Y nadie se dio cuenta que aquel día de agosto, en la procesión, el Niño de la Virgen paseó por Gradas haciendo más nueva su sonrisa, que era Niño con zapatos nuevos. Si se sabe la historia es porque el hijo de aquella zapatera es cronista en la ciudad y su corazón acertó a verlo.

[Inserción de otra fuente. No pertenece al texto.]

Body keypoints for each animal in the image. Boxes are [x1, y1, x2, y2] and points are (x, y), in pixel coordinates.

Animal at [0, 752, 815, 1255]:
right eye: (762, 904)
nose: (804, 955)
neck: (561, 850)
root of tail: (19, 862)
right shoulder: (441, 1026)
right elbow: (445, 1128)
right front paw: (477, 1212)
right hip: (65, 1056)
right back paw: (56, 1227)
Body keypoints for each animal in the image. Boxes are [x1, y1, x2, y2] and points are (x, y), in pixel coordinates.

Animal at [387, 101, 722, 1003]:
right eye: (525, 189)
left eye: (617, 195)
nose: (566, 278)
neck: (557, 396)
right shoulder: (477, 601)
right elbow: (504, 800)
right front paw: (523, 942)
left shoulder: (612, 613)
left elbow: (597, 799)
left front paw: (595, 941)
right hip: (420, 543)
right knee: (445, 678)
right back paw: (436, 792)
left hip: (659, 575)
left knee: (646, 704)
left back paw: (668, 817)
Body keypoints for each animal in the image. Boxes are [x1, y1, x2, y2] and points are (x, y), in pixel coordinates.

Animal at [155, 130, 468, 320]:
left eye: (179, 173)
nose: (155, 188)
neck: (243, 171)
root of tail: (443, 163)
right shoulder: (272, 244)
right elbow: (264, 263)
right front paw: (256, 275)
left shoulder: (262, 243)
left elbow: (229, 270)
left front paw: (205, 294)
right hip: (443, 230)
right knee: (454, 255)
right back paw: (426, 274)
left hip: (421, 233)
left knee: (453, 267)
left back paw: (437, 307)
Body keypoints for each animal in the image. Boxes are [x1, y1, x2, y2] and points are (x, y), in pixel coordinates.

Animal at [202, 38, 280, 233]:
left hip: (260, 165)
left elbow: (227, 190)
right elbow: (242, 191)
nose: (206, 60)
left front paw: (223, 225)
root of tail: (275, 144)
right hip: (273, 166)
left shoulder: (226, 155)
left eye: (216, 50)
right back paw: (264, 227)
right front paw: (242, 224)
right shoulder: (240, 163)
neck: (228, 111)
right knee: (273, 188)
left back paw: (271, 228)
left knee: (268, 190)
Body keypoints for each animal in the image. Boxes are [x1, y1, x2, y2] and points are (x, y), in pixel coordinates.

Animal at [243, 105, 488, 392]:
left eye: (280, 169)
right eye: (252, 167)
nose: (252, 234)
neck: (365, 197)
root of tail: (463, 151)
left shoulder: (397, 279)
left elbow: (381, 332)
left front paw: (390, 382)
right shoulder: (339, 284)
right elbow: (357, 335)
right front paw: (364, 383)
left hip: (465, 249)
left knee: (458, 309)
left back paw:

Carta de amor a la Giralda

Hemos salido los colegiales, los antiguos niños de Sevilla, y te hemos visto en el aire surcado de vencejos y panarras, bella muchacha en flor de bronce del corral de los Olmos. Y te escribo esta carta para decirte que, como muchos otros viejos niños colegiales de Sevilla, me he enamorado de ti, que ni siquiera sé cómo te llamas, Santa Juana, Fe, Victoria, Victoria de la Fe, Fe de la Victoria, Giralda, Giraldilla mía, guapa muchacha de la fotografía tuya que acaba de darme Carlos Ortega, que aunque sé que quiere también salir contigo no creo que acierte a escribirte unos versos más tristes esta noche, a ver si te dejo un libro de un chileno que habla de estas cosas en verso, para que lo leas ahí arriba.

Así que tengo delante tu foto, la primera foto que todos los del curso tenemos de tu secreto amor, que estabas allí arriba, inaccesible en tu alto balcón del aire, que te tenían encerrada, muchacha del corral de los Olmos, pero que nos ha llegado tu foto y en su contemplación te escribo, ya tenemos tu perfil renacentista, griego, romano, tartésico, quizá, tan nuestro, tu imagen detenida entre las páginas de un libro de versos con una hoja de azahar que la primavera secó entre lágrimas por la plaza de la Alianza, a tus pies.

Y eres, muchacha de bronce de la alta torre del corral de los Olmos, dicen que eres, muchacha que ya tenemos con tu eternizada belleza de novia primera en la fotografía, nos han hecho creer que eres, guapa Giralda, cómo pensaba en ti cuando estabas lejos, que eres, Giralda, símbolo de esta ciudad que queremos tanto como a ti, que tanto como tú, ¿o eres tú misma?, nos enamora. Nos habían contando que eras símbolo de la intransigencia, de aquella Sevilla tridentina, que tu pandero remontado sobre alcores y aljarafes, lábaro para ver si iba a llover en las tardes de toros, era el signo integrista de la Sevilla que quemó a sus mejores hijos o que los extrañó, la que montó a Martínez Barrio en el barco de los monjes de San Isidoro del Campo, la que quemó la logia de Blanco White, la que metió en la cárcel a los que habían votado por Cernuda en las elecciones de 1931, la que fusiló en las tapias del cementerio a los poetas apócrifos del cancionero de Antonio Machado, la que le quitó el carnet de periodista a Bécquer, la que siempre hizo huir a sus mejores, a Cádiz, que era la Libertad, porque aquí, nos habían dicho, oh amada Giralda, no había más que Fe en la Victoria y Victoria de la Fe.

Pero miro ahora tu foto, muchacha de bronce, flor de las forjas de Sevilla, y veo que tienes alegre la tristeza y triste el vino. Que no eres lo que nos había dicho el padre espiritual en los últimos ejercicios espirituales, que a nadie persigues, que ningún Trento eternizas en las alturas. Sino que eres símbolo de vida, dándole siempre al aire esa media verónica con tu lábaro, conforme chirrían los goznes en la tinaja y cruzando van los aires los distantes vencejos, las oscuras panarras, qué serenidad tienen tus ojos de tanto ver Sevilla, cómo eres símbolo de tolerancia, de vida, cómo eres una antigua muchacha de Sevilla, escorzo de carne tu cintura, sangre de amor en siesta por tus piernas, pecho prohibido y alto, oh amada Giralda.

Y te declaro mi amor, que a todos nos has vuelto colegiales, distante interna de la Catedral, porque veo que eres el mejor símbolo de esta ciudad, tan querida como tú. Que nunca, amor, pudo mejor símbolo tener Sevilla que una veleta, una distante, bella, pecaminosa veleta como tú, Giralda, deseada muchacha de carne y bronce, sin venda ya en los ojos, que eres quizá la primera heterodoxa de aquella Sevilla que creía que había quemado a todos sus herejes. Hasta siempre amor, Giralda, bronce, sueño, juventud, sangre, aire, luz, quizá sólo aire, cambiante aire de una ciudad que tiene por símbolo una veleta, sé que a nadie nunca darás tu amor, Giralda, Sevilla, por eso te escribo esta carta triste en el viento de otoño.